Life has become more interesting, with luck meeting the prepared. Deep Learning has burst onto the scene to transform AI and with it, the computing landscape and Nvidia. Artificial neural networks had existed for decades as shallow multi-layer perceptron networks that did not scale to larger problems. Deep neural networks (DNNs) and multi-layer convolutional neural networks (CNNs) have been experimented with by a few. They require massive amounts of data and computing power to train. Huge amounts of text, voice, and image data under varied conditions have become available with the explosion of the internet, cheap sensors like cameras, microphones, and smartphones, etc. Computation, however, remained a problem.
In 2012, AlexNet revolutionized the AI landscape by beating ImageNet’s recognition challenge by a wide margin! Images are large and require large networks to process. Alex Krizhevsky trained a CNN of over 60 million parameters on two Nvidia GTX580 GPUs in about 7 days. This could not have been attempted without GPUs. Deep networks then became the only game in town for most AI tasks, with GPUs providing the oxygen. Deeper and larger networks and new architectures emerged later; they require more data and computation.
Nvidia was quick to spot the potential of AI and pivoted to an “AI-first” company, focusing heavily on AI compute. Architectural features tailored to AI compute, such as 16-bit and 8-bit floating point numbers, were added to the hardware. Equally remarkable is the development of software tools and libraries to leverage the GPU for deep learning. CUDA libraries like cuBLAS and cuDNN integrate seamlessly with high-level tools like TensorFlow and PyTorch developed by others. With the advent of heavier networks like Transformers, the demand for compute has exploded. The huge ripple effect created by the introduction of LLMs like ChatGPT to the world has made AI a global buzzword. With it, the voracious demand for data and compute has increased.
Advances in chip technology are making GPUs faster every year. Nvidia combines this with improvements in architecture, number representation, memory, and more. Their latest Hopper GPUs feature transformer engines to help train fundamental models. The overall performance of Nvidia GPUs has doubled every year for the past decade; this is colloquially known as “Huang’s Law.”
Computing power is a critical resource in today’s world. Nvidia is sitting comfortably with its dominant GPU offerings. Nvidia’s data center or hyperscaler market is 10x larger than the gaming market today, with no credible competition. Other companies are playing catch-up.

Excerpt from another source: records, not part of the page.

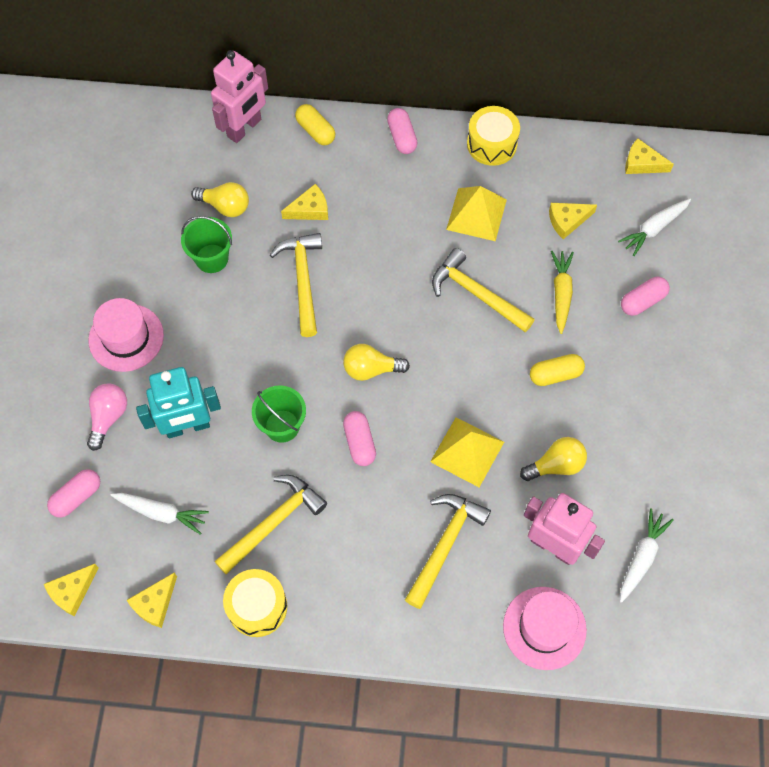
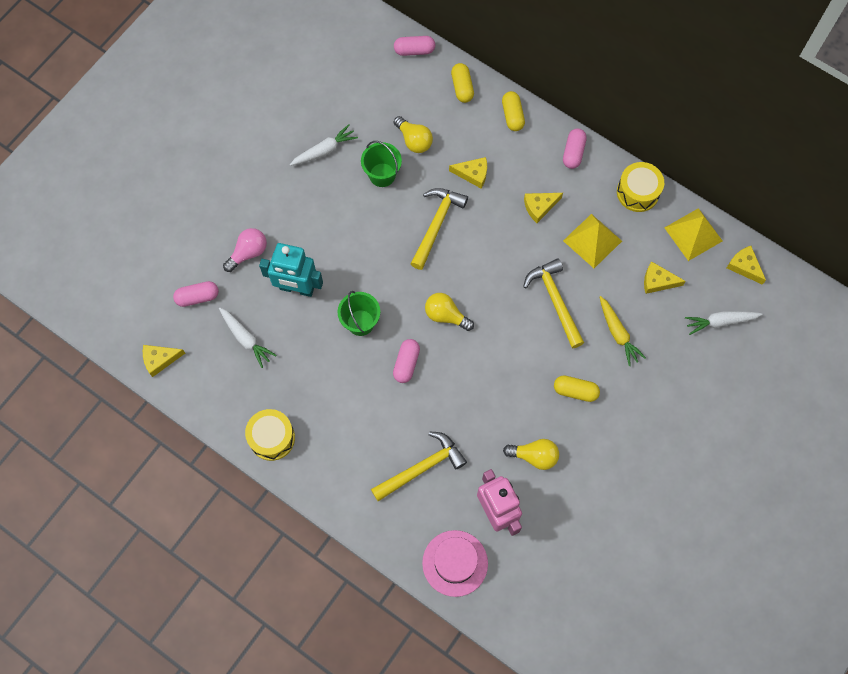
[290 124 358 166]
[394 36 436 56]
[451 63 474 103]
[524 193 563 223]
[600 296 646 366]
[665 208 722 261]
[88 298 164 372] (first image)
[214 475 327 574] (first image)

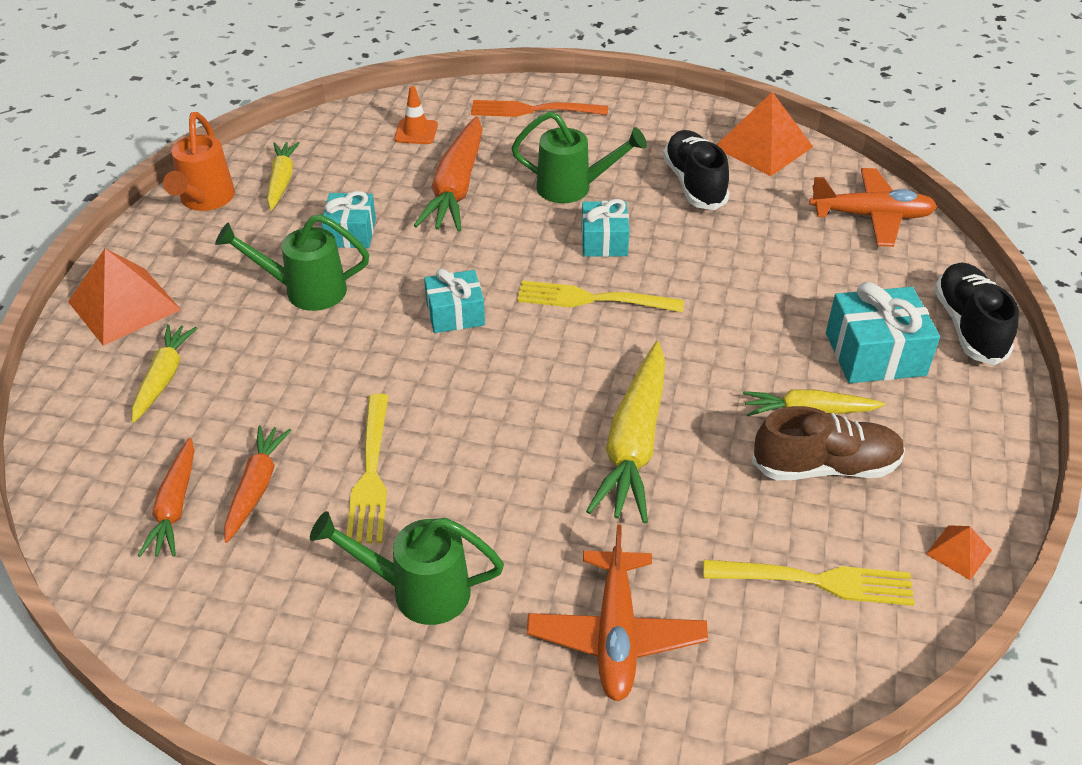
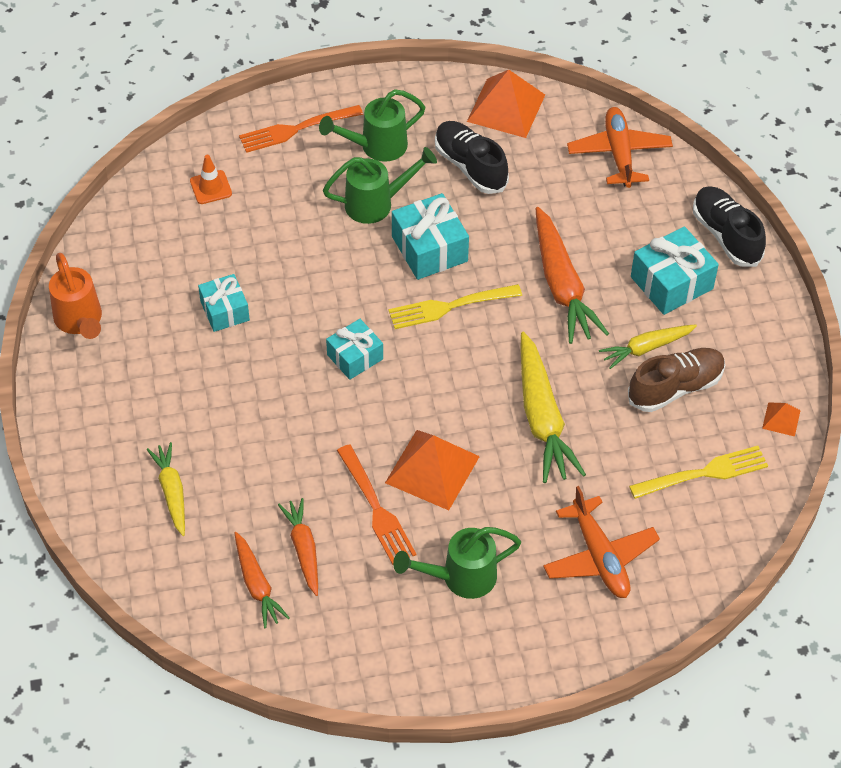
[319 89 425 162]
[337 444 416 565]
[385 430 480 510]
[392 193 469 280]
[536 207 609 344]
[567 107 673 188]
[267 142 300 210] (first image)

Google is building its own Tensor Processing Units (TPUs) to accelerate AI. Other large companies and several startups are building AI processors as alternatives. Cerebras is taking a radical approach to building wafer-scale engines with a million compute cores. None of these engines are available in an easy-to-use way.
PJ Narayanan
Professor PJ Narayanan is Director of IIIT Hyderabad.